**Assignment**
Copy each line of the listing below where the word "followed" turns up.

**Information provided**
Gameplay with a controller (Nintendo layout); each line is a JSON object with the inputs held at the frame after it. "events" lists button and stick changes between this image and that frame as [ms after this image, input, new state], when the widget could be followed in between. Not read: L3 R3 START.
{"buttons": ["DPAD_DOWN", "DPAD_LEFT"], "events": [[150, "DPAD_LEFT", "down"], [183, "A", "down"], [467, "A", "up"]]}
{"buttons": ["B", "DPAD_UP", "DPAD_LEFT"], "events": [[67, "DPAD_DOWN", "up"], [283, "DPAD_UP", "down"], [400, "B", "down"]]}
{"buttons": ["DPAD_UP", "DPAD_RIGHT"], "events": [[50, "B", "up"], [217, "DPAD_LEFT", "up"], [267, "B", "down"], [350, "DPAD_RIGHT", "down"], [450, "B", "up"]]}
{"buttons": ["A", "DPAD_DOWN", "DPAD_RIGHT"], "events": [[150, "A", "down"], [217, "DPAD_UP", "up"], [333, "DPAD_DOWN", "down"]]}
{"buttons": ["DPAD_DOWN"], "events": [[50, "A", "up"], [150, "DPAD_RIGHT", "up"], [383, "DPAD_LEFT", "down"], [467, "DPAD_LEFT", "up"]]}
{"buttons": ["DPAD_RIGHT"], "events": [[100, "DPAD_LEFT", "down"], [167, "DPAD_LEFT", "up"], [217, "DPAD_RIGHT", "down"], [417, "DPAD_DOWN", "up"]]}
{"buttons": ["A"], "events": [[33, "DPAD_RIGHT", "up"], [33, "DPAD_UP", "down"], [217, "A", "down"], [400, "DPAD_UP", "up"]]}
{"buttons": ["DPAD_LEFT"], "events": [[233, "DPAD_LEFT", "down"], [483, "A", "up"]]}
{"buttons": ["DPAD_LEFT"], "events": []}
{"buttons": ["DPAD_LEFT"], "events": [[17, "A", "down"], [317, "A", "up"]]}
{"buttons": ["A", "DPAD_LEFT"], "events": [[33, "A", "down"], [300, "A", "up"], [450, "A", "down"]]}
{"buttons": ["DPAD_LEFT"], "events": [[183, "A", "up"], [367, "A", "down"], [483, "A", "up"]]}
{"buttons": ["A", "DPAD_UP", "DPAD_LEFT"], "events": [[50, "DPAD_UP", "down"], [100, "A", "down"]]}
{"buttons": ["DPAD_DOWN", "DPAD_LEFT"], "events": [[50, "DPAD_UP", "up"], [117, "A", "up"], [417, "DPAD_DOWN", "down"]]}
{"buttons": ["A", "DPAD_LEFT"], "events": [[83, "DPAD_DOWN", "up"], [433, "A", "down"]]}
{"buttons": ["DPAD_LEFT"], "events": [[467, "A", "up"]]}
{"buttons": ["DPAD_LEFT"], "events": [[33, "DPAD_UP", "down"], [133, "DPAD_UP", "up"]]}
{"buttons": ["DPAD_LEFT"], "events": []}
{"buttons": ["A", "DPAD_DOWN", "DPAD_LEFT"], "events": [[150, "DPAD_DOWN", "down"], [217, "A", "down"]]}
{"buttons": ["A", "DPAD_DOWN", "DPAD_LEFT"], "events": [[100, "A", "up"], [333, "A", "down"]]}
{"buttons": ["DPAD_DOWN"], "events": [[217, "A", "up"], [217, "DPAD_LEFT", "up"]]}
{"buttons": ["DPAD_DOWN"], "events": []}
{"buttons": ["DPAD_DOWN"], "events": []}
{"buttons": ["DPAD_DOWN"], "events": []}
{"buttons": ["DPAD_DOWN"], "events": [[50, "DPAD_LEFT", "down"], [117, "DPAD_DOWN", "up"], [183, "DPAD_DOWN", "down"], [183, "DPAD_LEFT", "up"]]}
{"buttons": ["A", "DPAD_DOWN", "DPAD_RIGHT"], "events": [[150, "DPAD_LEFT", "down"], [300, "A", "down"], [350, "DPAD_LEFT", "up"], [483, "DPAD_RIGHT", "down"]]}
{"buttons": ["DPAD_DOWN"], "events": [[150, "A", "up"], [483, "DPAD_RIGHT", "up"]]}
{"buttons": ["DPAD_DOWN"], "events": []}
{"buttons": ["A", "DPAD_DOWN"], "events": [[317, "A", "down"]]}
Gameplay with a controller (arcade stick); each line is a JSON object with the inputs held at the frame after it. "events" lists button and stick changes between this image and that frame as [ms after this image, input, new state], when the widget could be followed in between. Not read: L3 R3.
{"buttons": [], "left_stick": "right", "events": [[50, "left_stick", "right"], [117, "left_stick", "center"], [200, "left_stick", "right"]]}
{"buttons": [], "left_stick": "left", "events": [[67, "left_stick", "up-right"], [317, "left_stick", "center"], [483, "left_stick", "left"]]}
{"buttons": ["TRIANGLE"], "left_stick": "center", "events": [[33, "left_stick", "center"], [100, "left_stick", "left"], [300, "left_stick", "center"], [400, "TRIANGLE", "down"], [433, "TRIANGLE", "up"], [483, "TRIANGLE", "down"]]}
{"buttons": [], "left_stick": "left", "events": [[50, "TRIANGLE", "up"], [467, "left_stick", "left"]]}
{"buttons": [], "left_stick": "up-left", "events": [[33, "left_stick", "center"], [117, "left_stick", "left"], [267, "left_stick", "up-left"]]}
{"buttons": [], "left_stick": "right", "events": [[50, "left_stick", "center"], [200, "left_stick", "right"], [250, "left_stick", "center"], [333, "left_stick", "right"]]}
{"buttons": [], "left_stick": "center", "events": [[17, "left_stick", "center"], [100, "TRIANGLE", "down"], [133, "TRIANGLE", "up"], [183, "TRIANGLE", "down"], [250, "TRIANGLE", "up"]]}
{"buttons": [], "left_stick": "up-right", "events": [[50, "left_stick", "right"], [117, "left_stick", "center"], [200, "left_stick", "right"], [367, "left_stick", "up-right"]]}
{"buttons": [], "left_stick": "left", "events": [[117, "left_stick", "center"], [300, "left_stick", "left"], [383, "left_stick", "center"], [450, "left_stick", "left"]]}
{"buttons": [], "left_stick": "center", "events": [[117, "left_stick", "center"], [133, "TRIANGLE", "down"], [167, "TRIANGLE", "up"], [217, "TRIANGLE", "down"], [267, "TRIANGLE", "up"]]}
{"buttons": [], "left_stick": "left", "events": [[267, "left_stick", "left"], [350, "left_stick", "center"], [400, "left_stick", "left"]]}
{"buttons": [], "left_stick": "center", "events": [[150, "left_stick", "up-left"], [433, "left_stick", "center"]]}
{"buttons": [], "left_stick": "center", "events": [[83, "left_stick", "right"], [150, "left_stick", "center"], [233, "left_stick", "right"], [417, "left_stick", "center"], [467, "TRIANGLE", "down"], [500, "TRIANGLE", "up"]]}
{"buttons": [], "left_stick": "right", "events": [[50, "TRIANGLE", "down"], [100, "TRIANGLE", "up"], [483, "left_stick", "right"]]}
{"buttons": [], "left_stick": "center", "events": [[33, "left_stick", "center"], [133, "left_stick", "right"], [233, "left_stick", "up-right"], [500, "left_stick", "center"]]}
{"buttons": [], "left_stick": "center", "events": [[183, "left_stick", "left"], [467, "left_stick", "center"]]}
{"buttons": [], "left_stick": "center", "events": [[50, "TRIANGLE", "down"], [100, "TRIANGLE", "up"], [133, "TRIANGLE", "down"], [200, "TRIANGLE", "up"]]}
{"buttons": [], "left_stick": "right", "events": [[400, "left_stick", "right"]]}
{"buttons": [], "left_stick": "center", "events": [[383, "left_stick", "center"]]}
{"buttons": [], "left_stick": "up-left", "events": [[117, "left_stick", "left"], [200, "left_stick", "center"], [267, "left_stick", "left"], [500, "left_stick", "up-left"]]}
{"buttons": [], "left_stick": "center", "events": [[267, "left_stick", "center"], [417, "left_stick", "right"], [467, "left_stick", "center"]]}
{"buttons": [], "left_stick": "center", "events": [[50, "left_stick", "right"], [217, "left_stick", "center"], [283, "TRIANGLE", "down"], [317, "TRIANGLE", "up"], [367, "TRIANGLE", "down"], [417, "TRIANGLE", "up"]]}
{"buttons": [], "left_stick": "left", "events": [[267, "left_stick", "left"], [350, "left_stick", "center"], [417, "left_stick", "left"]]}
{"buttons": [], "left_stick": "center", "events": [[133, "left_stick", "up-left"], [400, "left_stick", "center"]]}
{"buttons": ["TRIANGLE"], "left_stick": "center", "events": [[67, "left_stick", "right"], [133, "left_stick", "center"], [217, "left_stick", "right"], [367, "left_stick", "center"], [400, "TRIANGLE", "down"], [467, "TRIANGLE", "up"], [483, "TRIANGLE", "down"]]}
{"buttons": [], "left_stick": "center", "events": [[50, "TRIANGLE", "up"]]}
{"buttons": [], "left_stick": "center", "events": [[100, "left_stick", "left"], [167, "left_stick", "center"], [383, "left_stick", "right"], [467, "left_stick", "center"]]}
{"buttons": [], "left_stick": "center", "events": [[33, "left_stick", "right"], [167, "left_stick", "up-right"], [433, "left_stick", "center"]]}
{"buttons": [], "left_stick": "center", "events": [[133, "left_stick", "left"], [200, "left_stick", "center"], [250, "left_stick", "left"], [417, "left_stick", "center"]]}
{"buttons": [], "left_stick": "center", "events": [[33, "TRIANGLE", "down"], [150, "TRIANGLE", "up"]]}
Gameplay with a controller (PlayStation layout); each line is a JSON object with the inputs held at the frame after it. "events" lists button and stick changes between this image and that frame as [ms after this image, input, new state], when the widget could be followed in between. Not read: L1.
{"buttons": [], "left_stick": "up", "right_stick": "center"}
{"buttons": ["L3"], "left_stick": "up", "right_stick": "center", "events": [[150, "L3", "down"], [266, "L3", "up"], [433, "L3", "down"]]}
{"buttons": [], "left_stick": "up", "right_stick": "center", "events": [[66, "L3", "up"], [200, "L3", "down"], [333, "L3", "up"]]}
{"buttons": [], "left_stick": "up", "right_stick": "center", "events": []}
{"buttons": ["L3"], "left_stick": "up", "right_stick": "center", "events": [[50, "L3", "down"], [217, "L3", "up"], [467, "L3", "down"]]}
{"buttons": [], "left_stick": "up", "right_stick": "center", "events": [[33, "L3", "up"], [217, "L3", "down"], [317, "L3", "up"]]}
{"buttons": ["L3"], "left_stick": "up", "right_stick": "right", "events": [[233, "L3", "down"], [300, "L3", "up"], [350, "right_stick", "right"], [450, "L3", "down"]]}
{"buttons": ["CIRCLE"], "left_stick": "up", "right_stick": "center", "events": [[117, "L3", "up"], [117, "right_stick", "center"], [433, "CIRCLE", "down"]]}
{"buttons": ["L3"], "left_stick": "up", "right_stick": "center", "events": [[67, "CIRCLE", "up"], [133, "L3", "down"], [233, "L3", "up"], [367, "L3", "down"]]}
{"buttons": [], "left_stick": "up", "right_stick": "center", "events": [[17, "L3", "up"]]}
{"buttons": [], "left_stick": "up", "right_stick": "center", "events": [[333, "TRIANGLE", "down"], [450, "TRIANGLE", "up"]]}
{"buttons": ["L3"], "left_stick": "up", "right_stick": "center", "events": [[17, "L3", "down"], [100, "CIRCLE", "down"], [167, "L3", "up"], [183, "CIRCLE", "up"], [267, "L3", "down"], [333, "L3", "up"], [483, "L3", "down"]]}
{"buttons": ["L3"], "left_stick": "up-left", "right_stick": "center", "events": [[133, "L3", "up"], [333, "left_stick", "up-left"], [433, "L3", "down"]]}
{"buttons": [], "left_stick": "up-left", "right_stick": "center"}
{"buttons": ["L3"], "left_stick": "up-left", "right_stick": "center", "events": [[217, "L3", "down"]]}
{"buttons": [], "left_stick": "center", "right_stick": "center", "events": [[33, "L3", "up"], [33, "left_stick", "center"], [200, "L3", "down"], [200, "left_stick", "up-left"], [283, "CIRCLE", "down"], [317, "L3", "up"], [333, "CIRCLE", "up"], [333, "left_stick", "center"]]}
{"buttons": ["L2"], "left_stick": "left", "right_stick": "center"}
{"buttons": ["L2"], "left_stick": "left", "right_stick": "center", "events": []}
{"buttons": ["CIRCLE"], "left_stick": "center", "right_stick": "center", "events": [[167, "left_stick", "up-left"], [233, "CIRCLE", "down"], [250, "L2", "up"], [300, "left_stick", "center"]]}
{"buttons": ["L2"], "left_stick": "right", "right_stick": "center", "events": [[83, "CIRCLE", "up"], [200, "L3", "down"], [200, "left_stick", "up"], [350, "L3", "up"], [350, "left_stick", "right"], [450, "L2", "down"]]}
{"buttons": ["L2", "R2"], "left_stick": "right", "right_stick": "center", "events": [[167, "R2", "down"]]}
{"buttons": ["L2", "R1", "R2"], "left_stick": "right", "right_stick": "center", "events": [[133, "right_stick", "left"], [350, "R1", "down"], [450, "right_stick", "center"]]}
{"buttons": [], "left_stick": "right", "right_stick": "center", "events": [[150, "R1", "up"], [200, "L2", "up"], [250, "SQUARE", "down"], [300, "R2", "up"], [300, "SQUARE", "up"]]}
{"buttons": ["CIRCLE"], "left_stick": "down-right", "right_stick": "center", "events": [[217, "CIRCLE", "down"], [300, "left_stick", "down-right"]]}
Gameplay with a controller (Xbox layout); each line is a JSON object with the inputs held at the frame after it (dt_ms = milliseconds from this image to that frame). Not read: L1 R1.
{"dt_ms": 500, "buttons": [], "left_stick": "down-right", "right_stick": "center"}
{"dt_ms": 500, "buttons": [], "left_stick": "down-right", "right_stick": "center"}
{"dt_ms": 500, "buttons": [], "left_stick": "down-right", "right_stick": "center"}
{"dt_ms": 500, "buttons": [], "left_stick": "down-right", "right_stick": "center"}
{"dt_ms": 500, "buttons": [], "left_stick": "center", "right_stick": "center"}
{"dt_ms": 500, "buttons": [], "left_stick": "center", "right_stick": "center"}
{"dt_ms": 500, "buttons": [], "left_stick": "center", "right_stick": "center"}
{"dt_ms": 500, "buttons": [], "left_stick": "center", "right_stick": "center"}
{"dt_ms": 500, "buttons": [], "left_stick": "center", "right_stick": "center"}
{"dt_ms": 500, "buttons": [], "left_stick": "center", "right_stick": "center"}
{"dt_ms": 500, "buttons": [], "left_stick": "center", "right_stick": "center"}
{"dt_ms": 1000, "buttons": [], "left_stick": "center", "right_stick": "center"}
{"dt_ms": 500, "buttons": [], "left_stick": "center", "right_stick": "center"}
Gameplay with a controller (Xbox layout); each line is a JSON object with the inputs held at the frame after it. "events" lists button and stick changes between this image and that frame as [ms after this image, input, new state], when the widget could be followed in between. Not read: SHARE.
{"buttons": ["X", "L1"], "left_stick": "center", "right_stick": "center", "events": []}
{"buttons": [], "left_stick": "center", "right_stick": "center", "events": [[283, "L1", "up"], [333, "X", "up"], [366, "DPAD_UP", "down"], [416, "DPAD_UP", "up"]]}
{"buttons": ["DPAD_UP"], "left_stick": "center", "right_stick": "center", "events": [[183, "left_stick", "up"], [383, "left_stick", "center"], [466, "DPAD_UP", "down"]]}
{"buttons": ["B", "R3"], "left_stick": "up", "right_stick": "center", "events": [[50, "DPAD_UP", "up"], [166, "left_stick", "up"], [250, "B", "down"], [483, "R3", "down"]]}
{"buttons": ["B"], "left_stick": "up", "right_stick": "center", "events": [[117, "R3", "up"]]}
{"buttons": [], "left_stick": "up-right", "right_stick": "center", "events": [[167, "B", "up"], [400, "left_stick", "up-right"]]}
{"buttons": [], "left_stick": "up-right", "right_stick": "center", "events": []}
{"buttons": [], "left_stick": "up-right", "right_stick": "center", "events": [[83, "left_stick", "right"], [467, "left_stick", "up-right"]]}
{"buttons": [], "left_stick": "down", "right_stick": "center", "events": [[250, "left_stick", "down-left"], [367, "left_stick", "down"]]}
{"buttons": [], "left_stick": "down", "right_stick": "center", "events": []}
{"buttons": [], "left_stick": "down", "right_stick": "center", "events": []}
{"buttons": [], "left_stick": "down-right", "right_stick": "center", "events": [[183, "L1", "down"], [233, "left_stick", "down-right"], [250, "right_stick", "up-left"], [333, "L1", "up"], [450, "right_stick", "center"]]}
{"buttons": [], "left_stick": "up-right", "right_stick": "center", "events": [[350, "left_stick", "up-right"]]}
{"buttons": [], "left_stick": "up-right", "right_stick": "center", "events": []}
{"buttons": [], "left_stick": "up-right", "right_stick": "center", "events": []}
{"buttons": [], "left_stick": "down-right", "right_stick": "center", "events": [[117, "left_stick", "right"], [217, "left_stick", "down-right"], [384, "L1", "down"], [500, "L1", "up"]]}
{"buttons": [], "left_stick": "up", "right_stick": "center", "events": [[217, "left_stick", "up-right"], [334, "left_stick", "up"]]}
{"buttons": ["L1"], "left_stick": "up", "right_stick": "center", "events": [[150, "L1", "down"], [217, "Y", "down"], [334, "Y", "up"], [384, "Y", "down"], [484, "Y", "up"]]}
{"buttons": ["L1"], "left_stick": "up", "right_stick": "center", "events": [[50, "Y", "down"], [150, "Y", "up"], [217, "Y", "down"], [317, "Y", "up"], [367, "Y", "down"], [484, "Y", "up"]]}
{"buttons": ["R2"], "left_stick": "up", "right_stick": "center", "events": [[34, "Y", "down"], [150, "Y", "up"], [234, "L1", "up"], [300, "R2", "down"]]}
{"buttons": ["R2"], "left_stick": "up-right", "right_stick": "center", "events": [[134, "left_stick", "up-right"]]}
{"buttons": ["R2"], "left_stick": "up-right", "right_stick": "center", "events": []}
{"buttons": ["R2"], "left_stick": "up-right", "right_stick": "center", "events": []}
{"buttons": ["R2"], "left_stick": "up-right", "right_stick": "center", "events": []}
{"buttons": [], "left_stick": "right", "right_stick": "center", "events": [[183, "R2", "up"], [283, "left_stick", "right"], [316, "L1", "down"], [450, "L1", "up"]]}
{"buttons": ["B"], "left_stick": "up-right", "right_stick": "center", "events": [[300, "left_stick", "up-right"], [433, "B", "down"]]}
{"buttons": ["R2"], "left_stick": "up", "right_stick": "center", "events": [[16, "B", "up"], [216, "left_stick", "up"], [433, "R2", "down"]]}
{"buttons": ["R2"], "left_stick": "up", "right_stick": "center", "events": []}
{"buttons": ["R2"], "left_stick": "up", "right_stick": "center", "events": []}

**Completed task**
Gameplay with a controller (Nintendo layout); each line is a JSON object with the inputs held at the frame after it. "events" lists button and stick changes between this image and that frame as [ms after this image, input, new state], when the widget could be followed in between. Not read: L3 R3 START.
Gameplay with a controller (arcade stick); each line is a JSON object with the inputs held at the frame after it. "events" lists button and stick changes between this image and that frame as [ms after this image, input, new state], when the widget could be followed in between. Not read: L3 R3.
Gameplay with a controller (PlayStation layout); each line is a JSON object with the inputs held at the frame after it. "events" lists button and stick changes between this image and that frame as [ms after this image, input, new state], when the widget could be followed in between. Not read: L1.
Gameplay with a controller (Xbox layout); each line is a JSON object with the inputs held at the frame after it. "events" lists button and stick changes between this image and that frame as [ms after this image, input, new state], when the widget could be followed in between. Not read: SHARE.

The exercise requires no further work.